== TO DO ==
Could you repeat all of the entries exactly, leaving out any pictures?

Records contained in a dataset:
════════

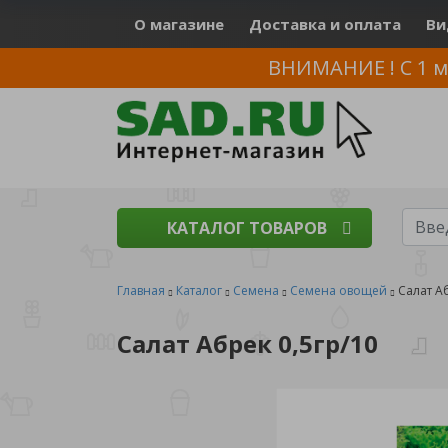
О магазине
Доставка и оплата
Ви
ВНИМАНИЕ ! С 1 м
КАТАЛОГ ТОВАРОВ
Главная
Каталог
Семена
Семена овощей
Салат Аб
Салат Абрек 0,5гр/10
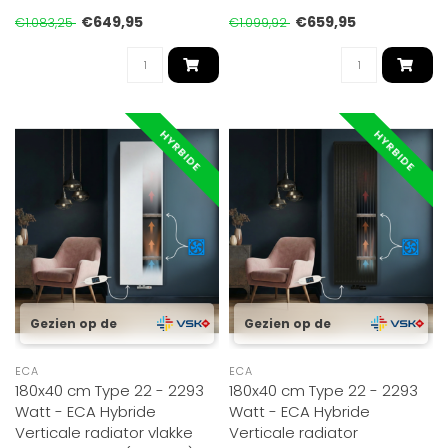
stralingsw..
stralings..
€649,95
€659,95
€1.083,25
€1.099,92
HYRBIDE
HYRBIDE
Gezien op de
Gezien op de
ECA
ECA
180x40 cm Type 22 - 2293
180x40 cm Type 22 - 2293
Watt - ECA Hybride
Watt - ECA Hybride
Verticale radiator vlakke
Verticale radiator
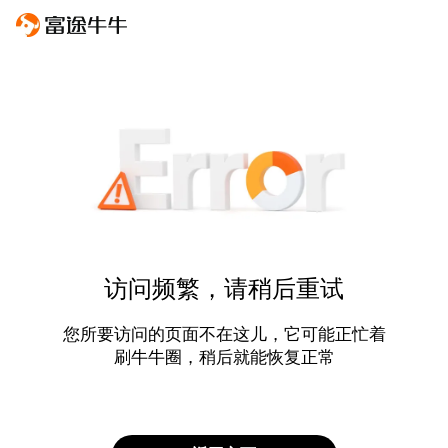
访问频繁，请稍后重试
您所要访问的页面不在这儿，它可能正忙着
刷牛牛圈，稍后就能恢复正常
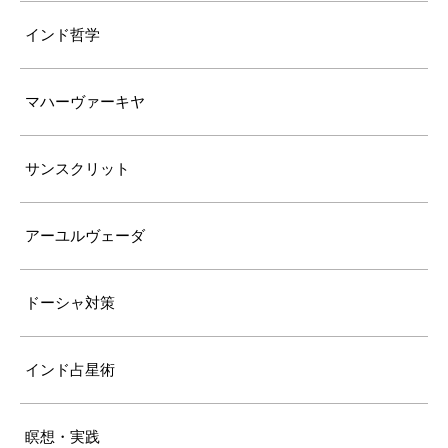
インド哲学
マハーヴァーキヤ
サンスクリット
アーユルヴェーダ
ドーシャ対策
インド占星術
瞑想・実践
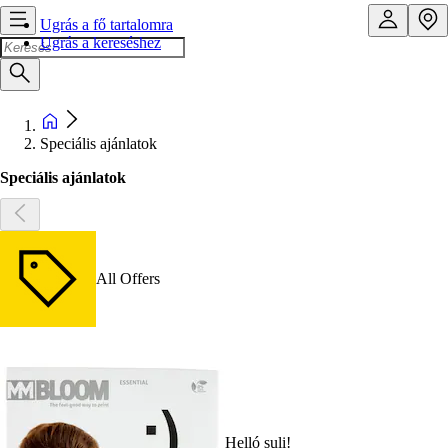
Ugrás a fő tartalomra
Ugrás a kereséshez
Speciális ajánlatok
Speciális ajánlatok
All Offers
Helló suli!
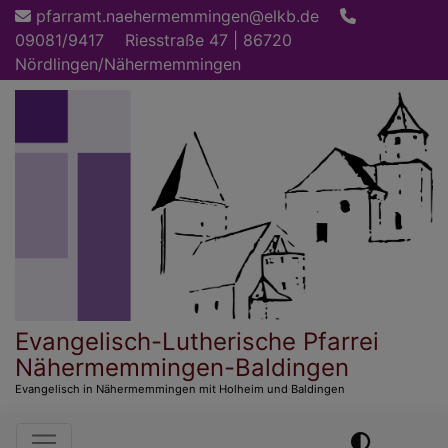
Direkt
pfarramt.naehermemmingen@elkb.de
zum
09081/9417
Riesstraße 47 | 86720
Inhalt
Nördlingen/Nähermemmingen
Evangelisch-Lutherische Pfarrei
Nähermemmingen-Baldingen
Evangelisch in Nähermemmingen mit Holheim und Baldingen
Hauptnavigation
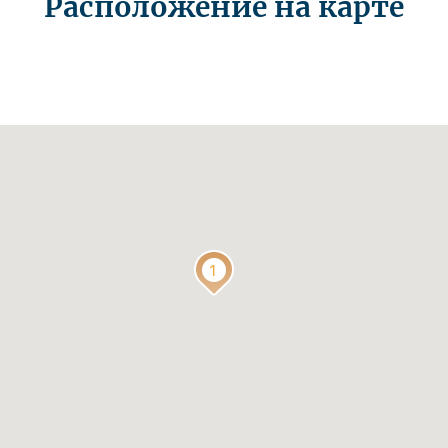
Расположение на карте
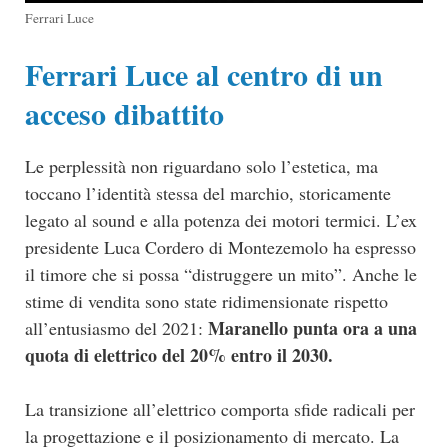
Ferrari Luce
Ferrari Luce al centro di un
acceso dibattito
Le perplessità non riguardano solo l’estetica, ma
toccano l’identità stessa del marchio, storicamente
legato al sound e alla potenza dei motori termici. L’ex
presidente Luca Cordero di Montezemolo ha espresso
il timore che si possa “distruggere un mito”. Anche le
stime di vendita sono state ridimensionate rispetto
Maranello punta ora a una
all’entusiasmo del 2021:
quota di elettrico del 20% entro il 2030.
La transizione all’elettrico comporta sfide radicali per
la progettazione e il posizionamento di mercato. La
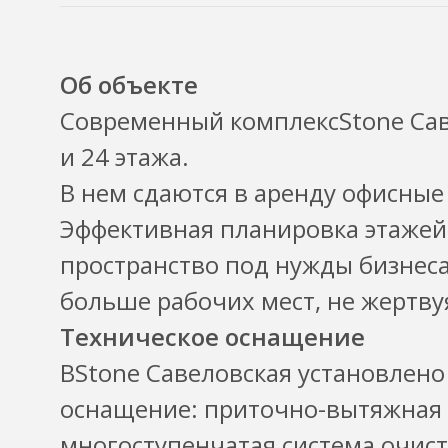
Об объекте
Современный комплексStone Саве
и 24 этажа.
В нем сдаются в аренду офисные
Эффективная планировка этажей
пространство под нужды бизнес
больше рабочих мест, не жертву
Техническое оснащение
ВStone Савеловская установлено
оснащение: приточно-вытяжная 
многоступенчатая система очист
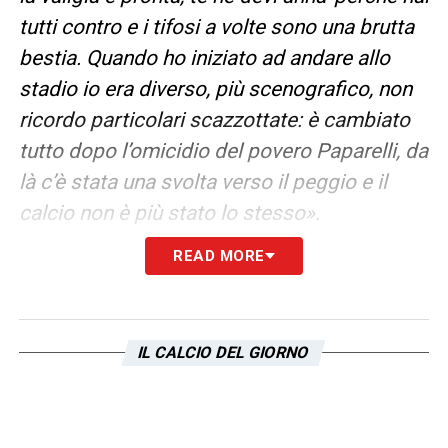
tutti contro e i tifosi a volte sono una brutta
bestia. Quando ho iniziato ad andare allo
stadio io era diverso, più scenografico, non
ricordo particolari scazzottate: è cambiato
tutto dopo l’omicidio del povero Paparelli, da
là c’è stata una svolta verso il peggio e il
calcio non è più stato lo stesso».
READ MORE
LEGGI L’INTERVISTA COMPLETA SU
CALCIONEWS24
IL CALCIO DEL GIORNO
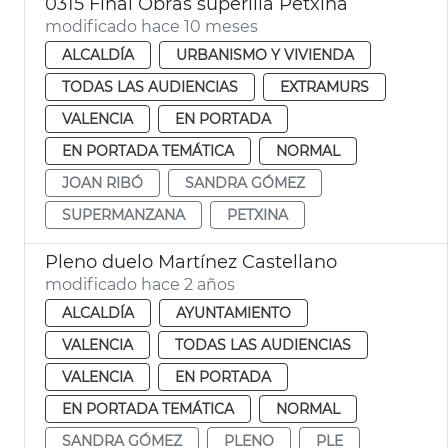
0315 Final Obras superilla Petxina
modificado hace 10 meses
ALCALDÍA
URBANISMO Y VIVIENDA
TODAS LAS AUDIENCIAS
EXTRAMURS
VALENCIA
EN PORTADA
EN PORTADA TEMÁTICA
NORMAL
JOAN RIBÓ
SANDRA GÓMEZ
SUPERMANZANA
PETXINA
Pleno duelo Martínez Castellano
modificado hace 2 años
ALCALDÍA
AYUNTAMIENTO
VALENCIA
TODAS LAS AUDIENCIAS
VALENCIA
EN PORTADA
EN PORTADA TEMÁTICA
NORMAL
SANDRA GÓMEZ
PLENO
PLE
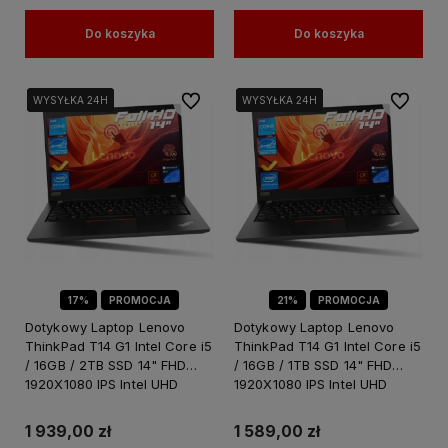
Do koszyka
Do koszyka
Do ulubionych
Do ulubi
WYSYŁKA 24H
WYSYŁKA 24H
WYSYŁKA 24H
WYSYŁKA 24H
17%
PROMOCJA
21%
PROMOCJA
Dotykowy Laptop Lenovo
Dotykowy Laptop Lenovo
ThinkPad T14 G1 Intel Core i5
ThinkPad T14 G1 Intel Core i5
/ 16GB / 2TB SSD 14" FHD
/ 16GB / 1TB SSD 14" FHD
1920X1080 IPS Intel UHD
1920X1080 IPS Intel UHD
Graphics Windows 11 PRO
Graphics Windows 11 PRO
1 939,00 zł
1 589,00 zł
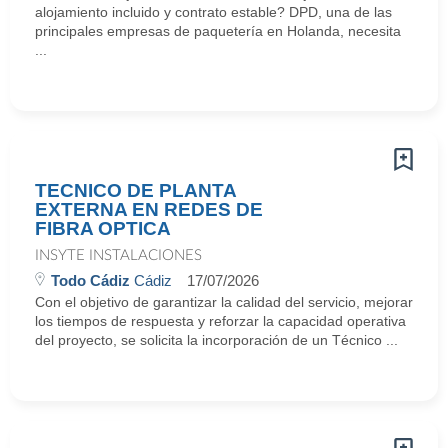
alojamiento incluido y contrato estable? DPD, una de las
principales empresas de paquetería en Holanda, necesita
...
TECNICO DE PLANTA
EXTERNA EN REDES DE
FIBRA OPTICA
INSYTE INSTALACIONES
Todo Cádiz
Cádiz
17/07/2026
Con el objetivo de garantizar la calidad del servicio, mejorar
los tiempos de respuesta y reforzar la capacidad operativa
del proyecto, se solicita la incorporación de un Técnico ...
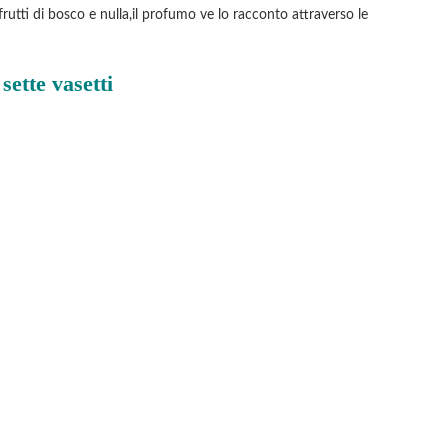
rutti di bosco e nulla,il profumo ve lo racconto attraverso le
sette vasetti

════════

== EXPECTED OUTPUT ==
О магазине
Доставка и оплата
Ви
ВНИМАНИЕ ! С 1 м
КАТАЛОГ ТОВАРОВ
Главная
Каталог
Семена
Семена овощей
Салат Аб
Салат Абрек 0,5гр/10
stralingsw..
stralings..
€649,95
€659,95
€1.083,25
€1.099,92
HYRBIDE
HYRBIDE
Gezien op de
Gezien op de
ECA
ECA
180x40 cm Type 22 - 2293
180x40 cm Type 22 - 2293
Watt - ECA Hybride
Watt - ECA Hybride
Verticale radiator vlakke
Verticale radiator
访问频繁，请稍后重试
您所要访问的页面不在这儿，它可能正忙着
刷牛牛圈，稍后就能恢复正常
インド哲学
マハーヴァーキヤ
サンスクリット
アーユルヴェーダ
ドーシャ対策
インド占星術
瞑想・実践
Ugrás a fő tartalomra
Ugrás a kereséshez
Speciális ajánlatok
Speciális ajánlatok
All Offers
Helló suli!
Direkt
pfarramt.naehermemmingen@elkb.de
zum
09081/9417
Riesstraße 47 | 86720
Inhalt
Nördlingen/Nähermemmingen
Evangelisch-Lutherische Pfarrei
Nähermemmingen-Baldingen
Evangelisch in Nähermemmingen mit Holheim und Baldingen
Hauptnavigation
Расположение на карте
Ferrari Luce
Ferrari Luce al centro di un
acceso dibattito
Le perplessità non riguardano solo l’estetica, ma
toccano l’identità stessa del marchio, storicamente
legato al sound e alla potenza dei motori termici. L’ex
presidente Luca Cordero di Montezemolo ha espresso
il timore che si possa “distruggere un mito”. Anche le
stime di vendita sono state ridimensionate rispetto
Maranello punta ora a una
all’entusiasmo del 2021:
quota di elettrico del 20% entro il 2030.
La transizione all’elettrico comporta sfide radicali per
la progettazione e il posizionamento di mercato. La
Об объекте
Современный комплексStone Саве
и 24 этажа.
В нем сдаются в аренду офисные
Эффективная планировка этажей
пространство под нужды бизнес
больше рабочих мест, не жертву
Техническое оснащение
ВStone Савеловская установлено
оснащение: приточно-вытяжная 
многоступенчатая система очист
tutti contro e i tifosi a volte sono una brutta
bestia. Quando ho iniziato ad andare allo
stadio io era diverso, più scenografico, non
ricordo particolari scazzottate: è cambiato
tutto dopo l’omicidio del povero Paparelli, da
là c’è stata una svolta verso il peggio e il
calcio non è più stato lo stesso».
READ MORE
LEGGI L’INTERVISTA COMPLETA SU
CALCIONEWS24
IL CALCIO DEL GIORNO
0315 Final Obras superilla Petxina
modificado hace 10 meses
ALCALDÍA
URBANISMO Y VIVIENDA
TODAS LAS AUDIENCIAS
EXTRAMURS
VALENCIA
EN PORTADA
EN PORTADA TEMÁTICA
NORMAL
JOAN RIBÓ
SANDRA GÓMEZ
SUPERMANZANA
PETXINA
Pleno duelo Martínez Castellano
modificado hace 2 años
ALCALDÍA
AYUNTAMIENTO
VALENCIA
TODAS LAS AUDIENCIAS
VALENCIA
EN PORTADA
EN PORTADA TEMÁTICA
NORMAL
SANDRA GÓMEZ
PLENO
PLE
Do koszyka
Do koszyka
Do ulubionych
Do ulubi
WYSYŁKA 24H
WYSYŁKA 24H
WYSYŁKA 24H
WYSYŁKA 24H
17%
PROMOCJA
21%
PROMOCJA
Dotykowy Laptop Lenovo
Dotykowy Laptop Lenovo
ThinkPad T14 G1 Intel Core i5
ThinkPad T14 G1 Intel Core i5
/ 16GB / 2TB SSD 14" FHD
/ 16GB / 1TB SSD 14" FHD
1920X1080 IPS Intel UHD
1920X1080 IPS Intel UHD
Graphics Windows 11 PRO
Graphics Windows 11 PRO
1 939,00 zł
1 589,00 zł
alojamiento incluido y contrato estable? DPD, una de las
principales empresas de paquetería en Holanda, necesita
...
TECNICO DE PLANTA
EXTERNA EN REDES DE
FIBRA OPTICA
INSYTE INSTALACIONES
Todo Cádiz
Cádiz
17/07/2026
Con el objetivo de garantizar la calidad del servicio, mejorar
los tiempos de respuesta y reforzar la capacidad operativa
del proyecto, se solicita la incorporación de un Técnico ...
rutti di bosco e nulla,il profumo ve lo racconto attraverso le
sette vasetti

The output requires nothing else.